(Source records)
--- BEGIN ---

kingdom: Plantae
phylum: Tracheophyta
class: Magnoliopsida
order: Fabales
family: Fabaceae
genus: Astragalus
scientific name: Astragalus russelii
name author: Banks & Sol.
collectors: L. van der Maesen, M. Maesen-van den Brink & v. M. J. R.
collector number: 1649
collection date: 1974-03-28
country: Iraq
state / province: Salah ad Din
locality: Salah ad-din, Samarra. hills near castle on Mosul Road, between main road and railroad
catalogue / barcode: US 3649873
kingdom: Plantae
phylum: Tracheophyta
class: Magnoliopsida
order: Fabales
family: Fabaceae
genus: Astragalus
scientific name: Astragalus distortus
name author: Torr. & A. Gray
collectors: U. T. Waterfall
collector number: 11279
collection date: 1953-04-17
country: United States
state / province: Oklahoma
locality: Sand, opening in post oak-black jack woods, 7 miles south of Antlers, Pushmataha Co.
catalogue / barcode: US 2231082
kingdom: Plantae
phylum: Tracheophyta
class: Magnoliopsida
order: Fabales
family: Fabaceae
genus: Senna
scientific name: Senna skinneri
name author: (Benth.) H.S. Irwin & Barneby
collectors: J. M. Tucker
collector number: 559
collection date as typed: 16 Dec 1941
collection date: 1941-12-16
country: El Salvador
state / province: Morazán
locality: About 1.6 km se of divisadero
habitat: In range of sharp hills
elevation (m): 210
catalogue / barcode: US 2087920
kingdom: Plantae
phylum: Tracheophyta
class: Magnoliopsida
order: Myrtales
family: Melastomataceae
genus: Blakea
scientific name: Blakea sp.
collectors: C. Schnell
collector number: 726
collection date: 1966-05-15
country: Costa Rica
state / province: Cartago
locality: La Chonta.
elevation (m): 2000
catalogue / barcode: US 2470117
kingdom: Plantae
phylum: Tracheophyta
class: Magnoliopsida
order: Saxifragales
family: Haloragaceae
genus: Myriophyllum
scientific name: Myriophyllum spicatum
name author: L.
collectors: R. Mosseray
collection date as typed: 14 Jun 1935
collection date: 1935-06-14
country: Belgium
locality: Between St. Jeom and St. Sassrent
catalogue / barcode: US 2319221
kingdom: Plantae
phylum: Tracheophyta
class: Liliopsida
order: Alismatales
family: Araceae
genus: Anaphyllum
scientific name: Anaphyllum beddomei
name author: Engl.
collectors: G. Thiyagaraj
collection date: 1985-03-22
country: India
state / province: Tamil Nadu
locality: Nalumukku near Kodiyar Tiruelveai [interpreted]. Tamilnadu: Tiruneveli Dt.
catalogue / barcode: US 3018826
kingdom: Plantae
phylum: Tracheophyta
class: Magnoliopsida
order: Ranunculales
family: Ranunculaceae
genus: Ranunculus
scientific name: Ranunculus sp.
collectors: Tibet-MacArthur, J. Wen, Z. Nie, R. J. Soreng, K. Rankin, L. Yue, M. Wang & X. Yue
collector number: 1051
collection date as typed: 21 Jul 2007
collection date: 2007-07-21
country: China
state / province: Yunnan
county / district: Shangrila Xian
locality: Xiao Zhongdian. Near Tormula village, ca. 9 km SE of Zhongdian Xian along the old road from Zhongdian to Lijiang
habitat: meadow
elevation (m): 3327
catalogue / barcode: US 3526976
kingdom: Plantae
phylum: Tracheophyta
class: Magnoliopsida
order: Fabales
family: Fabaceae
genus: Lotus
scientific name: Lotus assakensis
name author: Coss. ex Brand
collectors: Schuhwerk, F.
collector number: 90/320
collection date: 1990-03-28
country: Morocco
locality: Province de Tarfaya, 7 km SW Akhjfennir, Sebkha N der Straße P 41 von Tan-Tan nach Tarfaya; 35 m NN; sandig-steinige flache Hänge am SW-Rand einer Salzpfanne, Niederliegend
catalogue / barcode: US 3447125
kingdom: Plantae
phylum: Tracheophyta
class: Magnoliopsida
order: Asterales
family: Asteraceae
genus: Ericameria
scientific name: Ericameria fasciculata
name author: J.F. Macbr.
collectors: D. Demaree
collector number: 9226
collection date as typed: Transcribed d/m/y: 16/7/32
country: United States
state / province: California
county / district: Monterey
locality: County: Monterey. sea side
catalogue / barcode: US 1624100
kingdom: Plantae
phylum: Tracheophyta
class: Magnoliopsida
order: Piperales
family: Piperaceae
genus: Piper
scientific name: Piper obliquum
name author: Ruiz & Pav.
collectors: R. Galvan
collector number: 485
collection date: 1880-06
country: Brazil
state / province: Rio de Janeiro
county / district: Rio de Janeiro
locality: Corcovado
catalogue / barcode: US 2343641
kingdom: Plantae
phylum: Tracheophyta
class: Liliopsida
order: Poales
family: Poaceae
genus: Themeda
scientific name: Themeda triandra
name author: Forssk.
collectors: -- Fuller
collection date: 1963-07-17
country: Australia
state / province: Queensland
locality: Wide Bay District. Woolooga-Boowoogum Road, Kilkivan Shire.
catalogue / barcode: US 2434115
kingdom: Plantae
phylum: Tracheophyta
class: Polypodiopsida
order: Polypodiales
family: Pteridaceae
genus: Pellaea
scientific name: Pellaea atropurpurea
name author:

--- END ---

• [WORK INSTRUCTIONS] Write out the entries above again, changing every "catalogue / barcode" to "catalog number" and leaving everything else untouched.

• [TASK RESULT]
kingdom: Plantae
phylum: Tracheophyta
class: Magnoliopsida
order: Fabales
family: Fabaceae
genus: Astragalus
scientific name: Astragalus russelii
name author: Banks & Sol.
collectors: L. van der Maesen, M. Maesen-van den Brink & v. M. J. R.
collector number: 1649
collection date: 1974-03-28
country: Iraq
state / province: Salah ad Din
locality: Salah ad-din, Samarra. hills near castle on Mosul Road, between main road and railroad
catalog number: US 3649873
kingdom: Plantae
phylum: Tracheophyta
class: Magnoliopsida
order: Fabales
family: Fabaceae
genus: Astragalus
scientific name: Astragalus distortus
name author: Torr. & A. Gray
collectors: U. T. Waterfall
collector number: 11279
collection date: 1953-04-17
country: United States
state / province: Oklahoma
locality: Sand, opening in post oak-black jack woods, 7 miles south of Antlers, Pushmataha Co.
catalog number: US 2231082
kingdom: Plantae
phylum: Tracheophyta
class: Magnoliopsida
order: Fabales
family: Fabaceae
genus: Senna
scientific name: Senna skinneri
name author: (Benth.) H.S. Irwin & Barneby
collectors: J. M. Tucker
collector number: 559
collection date as typed: 16 Dec 1941
collection date: 1941-12-16
country: El Salvador
state / province: Morazán
locality: About 1.6 km se of divisadero
habitat: In range of sharp hills
elevation (m): 210
catalog number: US 2087920
kingdom: Plantae
phylum: Tracheophyta
class: Magnoliopsida
order: Myrtales
family: Melastomataceae
genus: Blakea
scientific name: Blakea sp.
collectors: C. Schnell
collector number: 726
collection date: 1966-05-15
country: Costa Rica
state / province: Cartago
locality: La Chonta.
elevation (m): 2000
catalog number: US 2470117
kingdom: Plantae
phylum: Tracheophyta
class: Magnoliopsida
order: Saxifragales
family: Haloragaceae
genus: Myriophyllum
scientific name: Myriophyllum spicatum
name author: L.
collectors: R. Mosseray
collection date as typed: 14 Jun 1935
collection date: 1935-06-14
country: Belgium
locality: Between St. Jeom and St. Sassrent
catalog number: US 2319221
kingdom: Plantae
phylum: Tracheophyta
class: Liliopsida
order: Alismatales
family: Araceae
genus: Anaphyllum
scientific name: Anaphyllum beddomei
name author: Engl.
collectors: G. Thiyagaraj
collection date: 1985-03-22
country: India
state / province: Tamil Nadu
locality: Nalumukku near Kodiyar Tiruelveai [interpreted]. Tamilnadu: Tiruneveli Dt.
catalog number: US 3018826
kingdom: Plantae
phylum: Tracheophyta
class: Magnoliopsida
order: Ranunculales
family: Ranunculaceae
genus: Ranunculus
scientific name: Ranunculus sp.
collectors: Tibet-MacArthur, J. Wen, Z. Nie, R. J. Soreng, K. Rankin, L. Yue, M. Wang & X. Yue
collector number: 1051
collection date as typed: 21 Jul 2007
collection date: 2007-07-21
country: China
state / province: Yunnan
county / district: Shangrila Xian
locality: Xiao Zhongdian. Near Tormula village, ca. 9 km SE of Zhongdian Xian along the old road from Zhongdian to Lijiang
habitat: meadow
elevation (m): 3327
catalog number: US 3526976
kingdom: Plantae
phylum: Tracheophyta
class: Magnoliopsida
order: Fabales
family: Fabaceae
genus: Lotus
scientific name: Lotus assakensis
name author: Coss. ex Brand
collectors: Schuhwerk, F.
collector number: 90/320
collection date: 1990-03-28
country: Morocco
locality: Province de Tarfaya, 7 km SW Akhjfennir, Sebkha N der Straße P 41 von Tan-Tan nach Tarfaya; 35 m NN; sandig-steinige flache Hänge am SW-Rand einer Salzpfanne, Niederliegend
catalog number: US 3447125
kingdom: Plantae
phylum: Tracheophyta
class: Magnoliopsida
order: Asterales
family: Asteraceae
genus: Ericameria
scientific name: Ericameria fasciculata
name author: J.F. Macbr.
collectors: D. Demaree
collector number: 9226
collection date as typed: Transcribed d/m/y: 16/7/32
country: United States
state / province: California
county / district: Monterey
locality: County: Monterey. sea side
catalog number: US 1624100
kingdom: Plantae
phylum: Tracheophyta
class: Magnoliopsida
order: Piperales
family: Piperaceae
genus: Piper
scientific name: Piper obliquum
name author: Ruiz & Pav.
collectors: R. Galvan
collector number: 485
collection date: 1880-06
country: Brazil
state / province: Rio de Janeiro
county / district: Rio de Janeiro
locality: Corcovado
catalog number: US 2343641
kingdom: Plantae
phylum: Tracheophyta
class: Liliopsida
order: Poales
family: Poaceae
genus: Themeda
scientific name: Themeda triandra
name author: Forssk.
collectors: -- Fuller
collection date: 1963-07-17
country: Australia
state / province: Queensland
locality: Wide Bay District. Woolooga-Boowoogum Road, Kilkivan Shire.
catalog number: US 2434115
kingdom: Plantae
phylum: Tracheophyta
class: Polypodiopsida
order: Polypodiales
family: Pteridaceae
genus: Pellaea
scientific name: Pellaea atropurpurea
name author:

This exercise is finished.